Gazeteci Fatih Altaylı, Babala TV’ye katılan cumhurbaşkanı adayı Kemal Kılıçdaroğlu‘nun performansına ilişkin “Adalet Yürüyüşü’nden bu yana en iyi performans” başlıklı bir yazı kaleme aldı. Altaylı, söz konusu yazısında “Kılıçdaroğlu’nun Mevzular açık Mikrofon’daki performansı 13 yıllık siyasi hayatında Adalet Yürüyüşü’nden sonraki en yüksek performansıdır” yorumunda bulundu.
“SİYASİ HAYATINDAKİ EN İYİ PROGRAM PERFORMANSI”
Altaylı’nın yazısının ilgili kısmı şöyle:
“Kemal Kılıçdaroğlu ile pek çok program yapmıştım ve Kemal Bey’in laf ebeliğinden uzak, kıvrak olmayan konuşma tarzının bu programda sıkıntıya düşmesine neden olabileceğini düşünüyordum. Kasıtlı olarak provoke edilecek, kibarlığından taviz vermeyeceği için zor duruma düşebilecekti.
Kılıçdaroğlu, böyle bir “Karşılaşma için” fazla düzgün biriydi. Zaten seçim öncesinin yoğun programı nedeniyle, Babala TV’deki programa katılamadı ve Oğuzhan’a “Cumhurbaşkanı olunca ilk senin programına katılacağım” sözü verdi.
Ancak seçimler ikinci tura kalınca, Kemal Kılıçdaroğlu bu zor programa katılma kararı aldı. Ben de “Nasıl olsa artık kaybedecek bir şeyi yok” diye düşündüm. Program çekimi 7 saat sürdü.
70 küsur yaşındaki Kılıçdaroğlu, kendisi ya da CHP’nin iletişim ekibi tarafından seçilmemiş ve büyük bölümü karşıt görüşlü ve hatta yer yer düşmanca tavırlı, dahası bir bölümü yalancı izleyici kitlesinin sorularına 7 saat boyunca yanıt verdi. Programı izledim.

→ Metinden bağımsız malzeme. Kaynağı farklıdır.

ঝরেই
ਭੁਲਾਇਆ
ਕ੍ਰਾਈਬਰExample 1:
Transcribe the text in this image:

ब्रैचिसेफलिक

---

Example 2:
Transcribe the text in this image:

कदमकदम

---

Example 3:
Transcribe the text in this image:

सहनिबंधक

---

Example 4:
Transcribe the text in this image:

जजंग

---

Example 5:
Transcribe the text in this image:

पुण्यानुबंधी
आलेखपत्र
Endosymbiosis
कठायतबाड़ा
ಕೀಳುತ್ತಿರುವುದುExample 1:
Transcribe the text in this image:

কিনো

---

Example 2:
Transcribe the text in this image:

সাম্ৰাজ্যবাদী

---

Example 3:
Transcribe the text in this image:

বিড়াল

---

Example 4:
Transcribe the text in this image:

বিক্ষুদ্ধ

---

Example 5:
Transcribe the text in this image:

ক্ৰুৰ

Çok net söyleyeyim, Kemal Kılıçdaroğlu’nun tüm siyasi hayatındaki en iyi program performansıdır.
“EN SIKI KILIÇDAROĞLU KARŞITI OLSANIZ BİLE SAYDI DUYMAYA BAŞLAMAMANIZ MÜMKÜN DEĞİL”

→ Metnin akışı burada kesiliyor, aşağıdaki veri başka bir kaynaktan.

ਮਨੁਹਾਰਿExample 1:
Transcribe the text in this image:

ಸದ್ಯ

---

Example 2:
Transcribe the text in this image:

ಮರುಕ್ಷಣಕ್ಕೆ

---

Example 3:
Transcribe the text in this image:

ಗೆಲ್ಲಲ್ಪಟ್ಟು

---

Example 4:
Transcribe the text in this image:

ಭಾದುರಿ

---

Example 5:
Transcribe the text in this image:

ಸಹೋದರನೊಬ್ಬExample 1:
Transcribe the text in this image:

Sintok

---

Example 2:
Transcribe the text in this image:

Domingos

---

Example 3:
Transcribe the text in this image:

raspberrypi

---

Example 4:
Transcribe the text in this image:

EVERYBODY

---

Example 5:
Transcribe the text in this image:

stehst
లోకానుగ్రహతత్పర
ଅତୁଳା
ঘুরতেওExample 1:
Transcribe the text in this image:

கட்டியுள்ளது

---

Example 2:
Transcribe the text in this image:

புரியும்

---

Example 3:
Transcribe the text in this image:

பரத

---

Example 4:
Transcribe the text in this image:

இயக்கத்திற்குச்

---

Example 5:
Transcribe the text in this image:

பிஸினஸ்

Sinirlenmeden, kimseyi kızmadan, kimseyi suçlamadan, haksız ithamlar karşısında bile sürekli sakin kalarak, sorular samimi yanıtlar vererek, pek çok konuya umduğumdan daha hakim olduğunu göstererek oldukça iyi bir program çıkardı.
En sıkı Kılıçdaroğlu karşıtı olsanız, programı izleyince Kılıçdaroğlu taraftarı olmasanız bile bir siyasetçi olarak kendisine saygı duymaya başlamamanız mümkün değil. Prompter olmadan, her şeye doğaçlama yanıt vererek, salonda çanak sorucu soracak kimsenin olmadığı ve yüzlerce kişinin karşısında yalın ve yalnız olarak konuştu.
Rakibi gibi bir belagat ustası orada da değildi ama samimiyetin, sükunetin belagati galebe çaldığını hissettim.
Kendisi ile onca program yaptım, hatta zaman zaman performansındaki düşüklükten dolayı içten içe çok kızdım. Elbette kendisinden ikinci bir Tayyip Erdoğan olmasını beklemiyor, tam aksine olmamasını bekliyordum ama tüm televizyon performanslarındaki zafiyeti de ana muhalefet lideri olarak yetersiz buluyordum.
Kılıçdaroğlu’nun Mevzular açık Mikrofon’daki performansı 13 yıllık siyasi hayatında Adalet Yürüyüşü’nden sonraki en yüksek performansıdır.”